## Contents
1. Load (our) GPT model from pre-trained weights
1. Sample from the model

In [1]:
import torch
from torch.nn import functional as F
import tiktoken
from gpt2 import GPT # our GPT class

In [2]:
model = GPT.from_pretrained("gpt2")
print(f'Model object type: {type(model)}\n')
print(model)

loading weights from pretrained gpt: gpt2
Model object type: <class 'gpt2.GPT'>

GPT(
  (transformer): ModuleDict(
    (wte): Embedding(50257, 768)
    (wpe): Embedding(1024, 768)
    (h): ModuleList(
      (0-11): 12 x Block(
        (ln_1): LayerNorm((768,), eps=1e-05, elementwise_affine=True)
        (attn): CausalSelfAttention(
          (c_attn): Linear(in_features=768, out_features=2304, bias=True)
          (c_proj): Linear(in_features=768, out_features=768, bias=True)
        )
        (ln_2): LayerNorm((768,), eps=1e-05, elementwise_affine=True)
        (mlp): MLP(
          (c_fc): Linear(in_features=768, out_features=3072, bias=True)
          (gelu): GELU(approximate='tanh')
          (c_proj): Linear(in_features=3072, out_features=768, bias=True)
        )
      )
    )
    (ln_f): LayerNorm((768,), eps=1e-05, elementwise_affine=True)
  )
  (lm_head): Linear(in_features=768, out_features=50257, bias=False)
)


In [3]:
model.eval(); # good practice even if you do not use dropout or batchnorm
model.to('cuda');

In [4]:
num_return_sequences = 5
max_length = 30

In [5]:
enc = tiktoken.get_encoding('gpt2')
tokens = enc.encode("Hello, I'm a language model,")
tokens = torch.tensor(tokens, dtype=torch.long) # (8, )
tokens = tokens.unsqueeze(0).repeat(num_return_sequences, 1) # (5, 8)
print(tokens) # this will be the first input to the auto-regressive model

tensor([[15496,    11,   314,  1101,   257,  3303,  2746,    11],
        [15496,    11,   314,  1101,   257,  3303,  2746,    11],
        [15496,    11,   314,  1101,   257,  3303,  2746,    11],
        [15496,    11,   314,  1101,   257,  3303,  2746,    11],
        [15496,    11,   314,  1101,   257,  3303,  2746,    11]])


In [6]:
torch.manual_seed(42)
torch.cuda.manual_seed(42)
x = tokens.to('cuda') # (B, T) = (5, 8)
while x.size(1) < max_length:
    with torch.no_grad():
        logits, loss = model(x) # (B, T, vocab_size)
        logits = logits[:, -1, :] # (B, vocab_size)
        probs = F.softmax(logits, dim=-1) # (B, vocab_size)
        topk_probs, topk_indices = torch.topk(probs, 50, dim=-1) # (B, 50)
        ix = torch.multinomial(topk_probs, 1) # (B, 1)
        xcol = torch.gather(topk_indices, 1, ix) # (B, 1)
        x = torch.cat((x, xcol), dim=1)

In [7]:
for i in range(num_return_sequences):
    tokens = x[i, :max_length].tolist()
    print(enc.decode(tokens))

Hello, I'm a language model, not a program.

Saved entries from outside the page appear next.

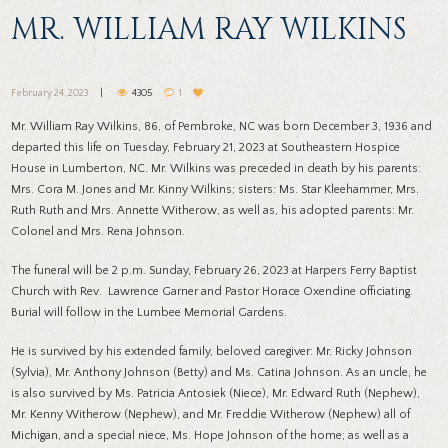
MR. WILLIAM RAY WILKINS
February 24, 2023
4305
1
Mr. William Ray Wilkins, 86, of Pembroke, NC was born December 3, 1936 and
departed this life on Tuesday, February 21, 2023 at Southeastern Hospice
House in Lumberton, NC. Mr. Wilkins was preceded in death by his parents:
Mrs. Cora M. Jones and Mr. Kinny Wilkins; sisters: Ms. Star Kleehammer, Mrs.
Ruth Ruth and Mrs. Annette Witherow, as well as, his adopted parents: Mr.
Colonel and Mrs. Rena Johnson.
The funeral will be 2 p.m. Sunday, February 26, 2023 at Harpers Ferry Baptist
Church with Rev. Lawrence Garner and Pastor Horace Oxendine officiating.
Burial will follow in the Lumbee Memorial Gardens.
He is survived by his extended family, beloved caregiver: Mr. Ricky Johnson
(Sylvia), Mr. Anthony Johnson (Betty) and Ms. Catina Johnson. As an uncle, he
is also survived by Ms. Patricia Antosiek (Niece), Mr. Edward Ruth (Nephew),
Mr. Kenny Witherow (Nephew), and Mr. Freddie Witherow (Nephew) all of
Michigan, and a special niece, Ms. Hope Johnson of the home; as well as a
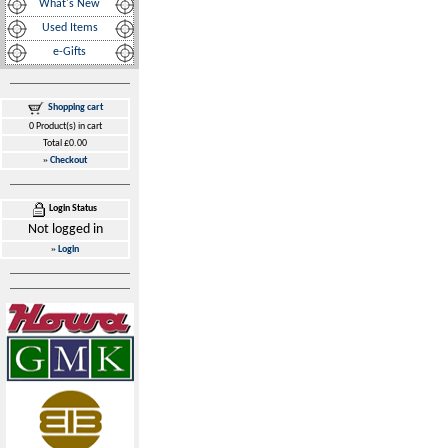
What's New
Used Items
e-Gifts
Shopping cart
0 Product(s) in cart
Total £0.00
»
Checkout
Login Status
Not logged in
»
Login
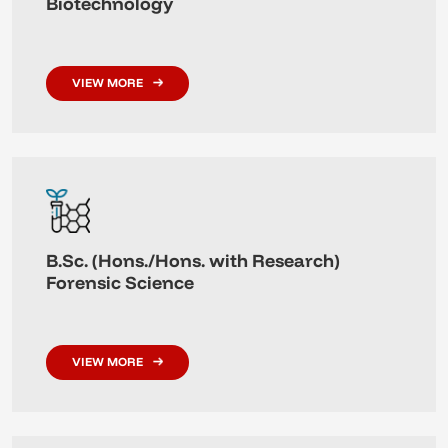
Biotechnology
VIEW MORE
B.Sc. (Hons./Hons. with Research)
Forensic Science
VIEW MORE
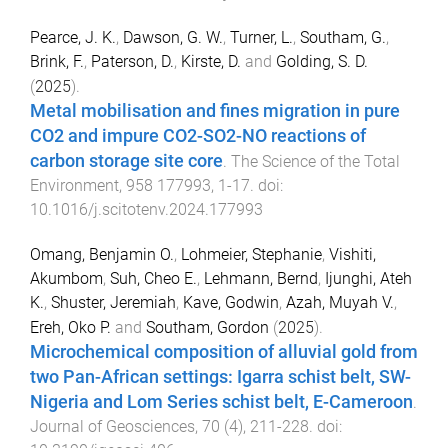
Pearce, J. K.
,
Dawson, G. W.
,
Turner, L.
,
Southam, G.
,
Brink, F.
,
Paterson, D.
,
Kirste, D.
and
Golding, S. D.
(
2025
).
Metal mobilisation and fines migration in pure
CO2 and impure CO2-SO2-NO reactions of
carbon storage site core
.
The Science of the Total
Environment
,
958
177993
,
1
-
17
. doi:
10.1016/j.scitotenv.2024.177993
Omang, Benjamin O.
,
Lohmeier, Stephanie
,
Vishiti,
Akumbom
,
Suh, Cheo E.
,
Lehmann, Bernd
,
Ijunghi, Ateh
K.
,
Shuster, Jeremiah
,
Kave, Godwin
,
Azah, Muyah V.
,
Ereh, Oko P.
and
Southam, Gordon
(
2025
).
Microchemical composition of alluvial gold from
two Pan-African settings: Igarra schist belt, SW-
Nigeria and Lom Series schist belt, E-Cameroon
.
Journal of Geosciences
,
70
(
4
),
211
-
228
. doi:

So this morning I started studying for the interview in the lab. This was not
Hello, I'm a language model, and one of the main things that bothers me when they create languages is how easy it becomes to create something that
Hello, I'm a language model, and I wrote it off on the grounds that a language model would make me more fluent. But I'm not
Hello, I'm a language model, I really like languages. I like languages because like, they're good. And the way we talk about languages
Hello, I'm a language model, a language model I'm using for data modelling. All I did was test the results and then I wrote some


The results match with the huggingface model!